Scientists focused on a fatty acid derivative of the neurotransmitter serotonin, called EHT (Eicosanoyl-5-hydroxytryptamine), found in the bean’s waxy coating. They found that EHT protects the brains against abnormal protein accumulation associated with Parkinson’s disease and Lewy body dementia.
Lead author M. Maral Mouradian said, “Prior research has shown that drinking coffee may reduce the risk of developing Parkinson’s disease. While caffeine has traditionally been credited as coffee’s special protective agent, coffee beans contain more than a thousand other compounds that are less well known.”
During the study, scientists asked whether EHT and caffeine could work together for even greater brain protection. For testing, they gave mice small doses of caffeine or EHT separately as well as together.

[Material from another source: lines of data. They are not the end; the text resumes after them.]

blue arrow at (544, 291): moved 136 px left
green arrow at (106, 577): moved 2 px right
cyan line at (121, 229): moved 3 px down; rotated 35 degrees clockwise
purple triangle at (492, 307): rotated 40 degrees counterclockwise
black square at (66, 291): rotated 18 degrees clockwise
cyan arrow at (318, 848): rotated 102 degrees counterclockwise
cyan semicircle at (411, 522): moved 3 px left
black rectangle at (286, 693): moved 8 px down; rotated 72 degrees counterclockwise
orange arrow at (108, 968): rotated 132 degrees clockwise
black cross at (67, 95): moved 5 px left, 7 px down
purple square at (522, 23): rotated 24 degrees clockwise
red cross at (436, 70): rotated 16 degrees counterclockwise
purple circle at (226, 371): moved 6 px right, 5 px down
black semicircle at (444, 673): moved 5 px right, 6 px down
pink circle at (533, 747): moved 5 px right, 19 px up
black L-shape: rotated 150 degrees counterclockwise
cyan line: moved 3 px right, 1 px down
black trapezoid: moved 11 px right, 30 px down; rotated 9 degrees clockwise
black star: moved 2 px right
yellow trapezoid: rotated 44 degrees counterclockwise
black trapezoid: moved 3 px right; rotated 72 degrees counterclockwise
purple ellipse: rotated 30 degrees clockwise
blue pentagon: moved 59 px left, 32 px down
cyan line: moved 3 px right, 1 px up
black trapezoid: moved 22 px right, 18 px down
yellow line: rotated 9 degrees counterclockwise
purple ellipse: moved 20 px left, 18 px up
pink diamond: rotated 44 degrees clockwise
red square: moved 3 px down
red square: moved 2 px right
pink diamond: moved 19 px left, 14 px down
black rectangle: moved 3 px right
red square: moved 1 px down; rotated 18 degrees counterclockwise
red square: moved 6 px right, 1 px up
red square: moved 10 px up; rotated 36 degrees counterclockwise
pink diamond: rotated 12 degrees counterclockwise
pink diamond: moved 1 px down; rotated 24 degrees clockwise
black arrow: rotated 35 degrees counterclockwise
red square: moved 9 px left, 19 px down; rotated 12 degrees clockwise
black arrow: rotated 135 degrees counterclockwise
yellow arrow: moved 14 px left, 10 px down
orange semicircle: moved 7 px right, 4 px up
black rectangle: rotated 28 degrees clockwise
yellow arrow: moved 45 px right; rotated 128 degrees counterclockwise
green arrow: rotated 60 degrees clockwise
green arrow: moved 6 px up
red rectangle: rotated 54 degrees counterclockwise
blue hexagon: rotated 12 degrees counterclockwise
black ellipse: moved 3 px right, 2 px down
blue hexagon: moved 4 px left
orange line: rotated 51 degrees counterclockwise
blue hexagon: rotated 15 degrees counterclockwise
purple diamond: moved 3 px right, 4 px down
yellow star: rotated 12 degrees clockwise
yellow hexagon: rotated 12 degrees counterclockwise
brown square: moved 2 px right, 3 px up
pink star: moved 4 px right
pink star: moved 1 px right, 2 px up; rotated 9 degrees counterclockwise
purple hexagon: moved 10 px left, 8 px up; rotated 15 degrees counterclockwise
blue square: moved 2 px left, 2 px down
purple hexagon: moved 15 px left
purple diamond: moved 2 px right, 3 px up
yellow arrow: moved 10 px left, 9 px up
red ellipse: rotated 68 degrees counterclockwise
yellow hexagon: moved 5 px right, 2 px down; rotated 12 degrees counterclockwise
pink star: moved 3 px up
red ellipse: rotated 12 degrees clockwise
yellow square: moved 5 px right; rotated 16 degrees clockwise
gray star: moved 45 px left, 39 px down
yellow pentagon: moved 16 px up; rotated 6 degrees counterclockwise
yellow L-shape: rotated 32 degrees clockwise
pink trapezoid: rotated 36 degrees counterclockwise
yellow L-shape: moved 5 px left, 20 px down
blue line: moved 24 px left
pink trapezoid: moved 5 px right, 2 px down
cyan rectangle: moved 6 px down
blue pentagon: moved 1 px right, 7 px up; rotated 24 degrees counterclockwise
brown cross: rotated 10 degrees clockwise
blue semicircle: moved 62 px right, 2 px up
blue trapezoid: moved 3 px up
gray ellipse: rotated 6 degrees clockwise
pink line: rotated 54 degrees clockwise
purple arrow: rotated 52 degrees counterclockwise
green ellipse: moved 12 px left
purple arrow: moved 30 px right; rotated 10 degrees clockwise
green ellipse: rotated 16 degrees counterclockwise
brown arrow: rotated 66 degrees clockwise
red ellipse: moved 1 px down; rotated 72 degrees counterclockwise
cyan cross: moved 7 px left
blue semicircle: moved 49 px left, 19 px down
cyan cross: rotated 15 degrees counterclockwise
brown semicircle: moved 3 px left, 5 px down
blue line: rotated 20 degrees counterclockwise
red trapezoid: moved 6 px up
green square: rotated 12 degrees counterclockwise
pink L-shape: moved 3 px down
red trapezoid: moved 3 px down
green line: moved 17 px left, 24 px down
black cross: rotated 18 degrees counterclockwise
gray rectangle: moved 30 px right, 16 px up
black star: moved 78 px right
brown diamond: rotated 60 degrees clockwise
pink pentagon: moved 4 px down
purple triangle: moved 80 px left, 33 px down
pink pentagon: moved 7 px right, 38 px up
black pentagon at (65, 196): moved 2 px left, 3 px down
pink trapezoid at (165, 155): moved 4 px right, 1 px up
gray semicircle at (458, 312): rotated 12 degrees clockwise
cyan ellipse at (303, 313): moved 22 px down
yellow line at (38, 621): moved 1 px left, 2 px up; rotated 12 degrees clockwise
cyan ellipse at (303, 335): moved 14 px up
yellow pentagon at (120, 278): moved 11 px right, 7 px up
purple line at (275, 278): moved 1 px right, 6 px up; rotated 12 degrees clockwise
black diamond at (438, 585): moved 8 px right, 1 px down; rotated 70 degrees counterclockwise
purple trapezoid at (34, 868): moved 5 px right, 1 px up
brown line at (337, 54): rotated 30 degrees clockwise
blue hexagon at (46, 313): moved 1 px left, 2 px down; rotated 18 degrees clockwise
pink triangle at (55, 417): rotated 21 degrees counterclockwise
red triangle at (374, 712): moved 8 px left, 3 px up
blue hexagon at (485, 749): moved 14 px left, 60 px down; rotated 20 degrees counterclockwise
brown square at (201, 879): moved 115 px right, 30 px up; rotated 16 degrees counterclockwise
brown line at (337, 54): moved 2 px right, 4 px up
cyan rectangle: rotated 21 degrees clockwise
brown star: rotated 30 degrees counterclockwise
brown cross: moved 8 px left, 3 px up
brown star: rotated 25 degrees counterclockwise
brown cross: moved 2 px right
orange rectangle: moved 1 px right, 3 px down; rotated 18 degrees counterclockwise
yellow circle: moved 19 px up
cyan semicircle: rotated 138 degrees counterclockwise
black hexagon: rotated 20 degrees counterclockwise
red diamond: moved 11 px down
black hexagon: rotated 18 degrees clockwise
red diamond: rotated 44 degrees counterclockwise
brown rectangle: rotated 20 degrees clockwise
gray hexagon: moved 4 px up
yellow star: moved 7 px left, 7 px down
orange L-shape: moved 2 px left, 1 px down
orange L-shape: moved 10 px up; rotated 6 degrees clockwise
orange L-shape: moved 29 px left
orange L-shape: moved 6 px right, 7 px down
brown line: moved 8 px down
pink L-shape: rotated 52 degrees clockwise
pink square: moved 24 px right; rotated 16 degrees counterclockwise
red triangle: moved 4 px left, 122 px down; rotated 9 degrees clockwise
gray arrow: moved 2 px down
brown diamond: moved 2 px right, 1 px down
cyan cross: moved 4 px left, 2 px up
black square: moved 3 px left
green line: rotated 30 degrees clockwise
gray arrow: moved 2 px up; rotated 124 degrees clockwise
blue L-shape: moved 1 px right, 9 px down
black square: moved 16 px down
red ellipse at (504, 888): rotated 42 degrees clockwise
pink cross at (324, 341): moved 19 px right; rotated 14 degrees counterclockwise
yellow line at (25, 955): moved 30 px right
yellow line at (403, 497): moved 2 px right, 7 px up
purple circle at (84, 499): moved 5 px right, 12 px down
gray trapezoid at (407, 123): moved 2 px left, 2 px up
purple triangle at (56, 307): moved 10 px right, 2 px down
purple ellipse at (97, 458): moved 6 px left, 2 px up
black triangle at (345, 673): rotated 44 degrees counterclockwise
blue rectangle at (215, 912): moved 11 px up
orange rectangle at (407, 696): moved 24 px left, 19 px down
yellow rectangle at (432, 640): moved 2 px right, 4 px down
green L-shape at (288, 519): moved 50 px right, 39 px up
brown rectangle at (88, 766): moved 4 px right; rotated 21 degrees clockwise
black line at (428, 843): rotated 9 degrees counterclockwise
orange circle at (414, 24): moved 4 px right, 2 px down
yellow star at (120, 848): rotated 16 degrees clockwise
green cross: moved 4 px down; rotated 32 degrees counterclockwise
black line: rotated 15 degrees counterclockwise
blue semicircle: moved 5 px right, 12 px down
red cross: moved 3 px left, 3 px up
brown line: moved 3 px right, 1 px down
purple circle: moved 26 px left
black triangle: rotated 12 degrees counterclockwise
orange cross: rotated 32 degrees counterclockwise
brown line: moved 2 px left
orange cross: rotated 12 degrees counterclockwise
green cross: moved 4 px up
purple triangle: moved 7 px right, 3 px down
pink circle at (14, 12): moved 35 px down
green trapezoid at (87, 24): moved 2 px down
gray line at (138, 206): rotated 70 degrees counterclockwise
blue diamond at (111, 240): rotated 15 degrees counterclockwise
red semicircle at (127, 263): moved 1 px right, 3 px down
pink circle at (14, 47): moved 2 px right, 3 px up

Each compound alone was not effective, but when given together they boosted the activity of a catalyst that helps prevent the accumulation of harmful proteins in the brain.
It means the combination of EHT and caffeine may be able to slow or stop the progression of these diseases. Current treatments address only the symptoms of Parkinson’s disease but do not protect against brain degeneration.
Mouradian said, “EHT is a compound found in various types of coffee but the amount varies. It is important that the appropriate amount and ratio be determined so people don’t over-caffeinate themselves, as that can have negative health consequences.”
The discovery is recently published in the Proceedings of the National Academy of Sciences.